Top Dem: Only alternative to Iran deal is bombing campaign
The only real alternative to ongoing negotiations to limit Iran’s nuclear ambitions is to bomb its facilities, according to a top House Democrat.
That bombing plot would set Iran’s progress back just a few years, said Rep. Eliot Engel (N.Y.), the top Democrat on the House Foreign Affairs Committee.
Engle’s comments were meant to argue that the last best way to halt Iran’s nuclear progress is through an agreement.
“At this point we all know the refrain: no deal is better than a bad deal,” he said during a House hearing on the still-in-the-works deal. “The alternative to a deal would surely mean some kind of military strikes on Iran’s nuclear plant.”
{mosads}“It’s not just accepting the deal or nothing,” he added. “There are things we’re going to have to come to grips with, and I believe one of them is bombing the nuclear reactor.”

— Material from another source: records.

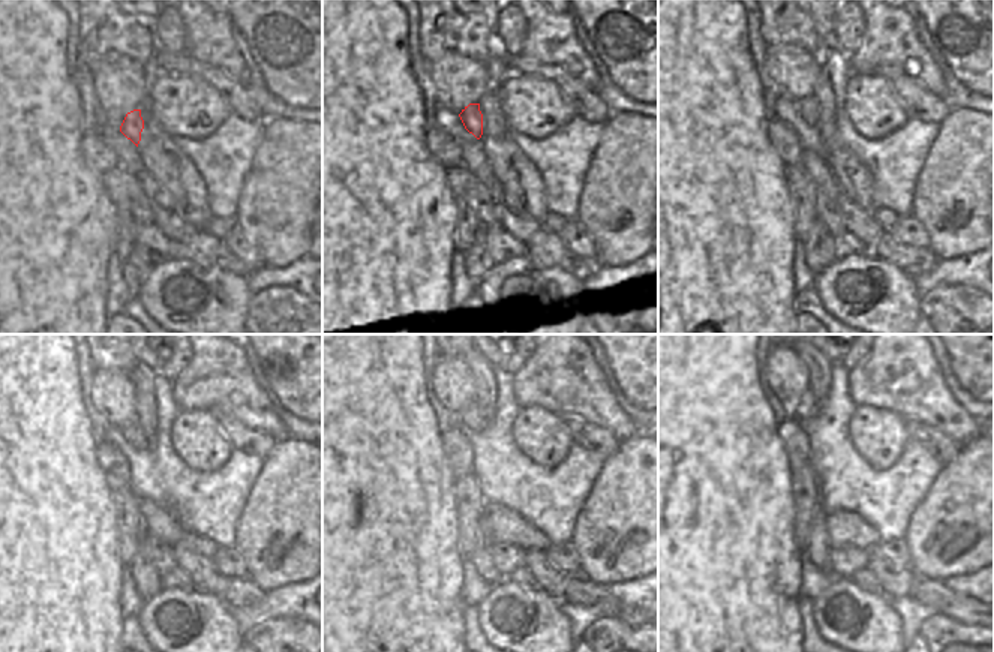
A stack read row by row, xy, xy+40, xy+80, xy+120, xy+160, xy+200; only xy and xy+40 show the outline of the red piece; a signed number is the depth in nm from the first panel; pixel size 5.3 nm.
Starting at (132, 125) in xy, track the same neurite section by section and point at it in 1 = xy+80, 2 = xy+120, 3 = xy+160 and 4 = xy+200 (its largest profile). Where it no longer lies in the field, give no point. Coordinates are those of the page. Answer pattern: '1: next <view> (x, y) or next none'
1: next xy+80 (807, 108)
2: next xy+120 (131, 432)
3: next xy+160 (470, 418)
4: next xy+200 (807, 406)

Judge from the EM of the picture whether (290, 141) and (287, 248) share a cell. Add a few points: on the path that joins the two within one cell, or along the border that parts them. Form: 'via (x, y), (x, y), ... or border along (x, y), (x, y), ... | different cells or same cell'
via (290, 168), (291, 221) | same cell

The comments from Engel — who has cautiously viewed the Obama administration’s plans for a deal — increase the stakes for U.S. negotiators, who appear to be closing in on the final terms of a deal. They also speak volumes about the few choices facing congressional lawmakers, who will have the opportunity to weigh in on the deal if one is reached in coming days.
During a separate hearing on Capitol Hill on Thursday, President Obama’s choice to be the next chairman of the Joint Chiefs of Staff, Gen. Joseph Dunford, told lawmakers that the U.S. would have the ability to destroy Iran’s nuclear program, if it so chose.

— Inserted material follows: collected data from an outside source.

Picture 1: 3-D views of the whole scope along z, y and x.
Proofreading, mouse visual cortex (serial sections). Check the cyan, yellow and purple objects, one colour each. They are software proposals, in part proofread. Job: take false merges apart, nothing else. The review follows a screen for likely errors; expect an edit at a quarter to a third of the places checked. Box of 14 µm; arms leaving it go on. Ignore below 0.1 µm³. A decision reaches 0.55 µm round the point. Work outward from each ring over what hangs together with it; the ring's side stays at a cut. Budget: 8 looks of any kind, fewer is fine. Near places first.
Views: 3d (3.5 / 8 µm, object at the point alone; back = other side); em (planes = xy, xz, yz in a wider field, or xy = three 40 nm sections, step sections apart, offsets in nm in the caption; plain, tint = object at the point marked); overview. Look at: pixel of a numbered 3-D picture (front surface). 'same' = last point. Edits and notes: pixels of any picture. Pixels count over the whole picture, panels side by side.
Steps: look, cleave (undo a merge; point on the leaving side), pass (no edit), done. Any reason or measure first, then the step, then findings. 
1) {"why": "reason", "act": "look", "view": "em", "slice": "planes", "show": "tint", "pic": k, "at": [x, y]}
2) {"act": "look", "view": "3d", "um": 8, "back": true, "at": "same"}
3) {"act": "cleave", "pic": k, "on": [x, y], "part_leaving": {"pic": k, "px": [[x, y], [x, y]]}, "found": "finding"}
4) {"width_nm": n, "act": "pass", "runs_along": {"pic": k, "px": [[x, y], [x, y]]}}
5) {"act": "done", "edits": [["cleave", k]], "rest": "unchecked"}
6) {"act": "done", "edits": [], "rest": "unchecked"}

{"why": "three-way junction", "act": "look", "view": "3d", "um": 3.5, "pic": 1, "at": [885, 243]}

But that would only be temporarily, Engel maintained.
“If we are able to sustain the sanctions regime and have a bombing of their plant that sets them back two years or three years, is that really a viable alternative?” he asked.
Lawmakers in Congress will be able to block the terms of the deal, assuming one is reached. But widespread skepticism in both parties could pose a hurdle to the Obama administration, which is negotiating the deal along with five other nations and Iran.
Secretary of State John Kerry is expected to give an update on the talks from Vienna later on Thursday.
In the wake of diplomatic breakthroughs, the U.S. has previously taken action to destroy Iranian nuclear infrastructure, with the hopes of forestalling its ability to create a bomb.
The Stuxnet computer worm was reportedly developed by U.S. and Israeli officials, and managed to destroy roughly one-fifth of Iran’s nuclear centrifuges by the time it was discovered five years ago.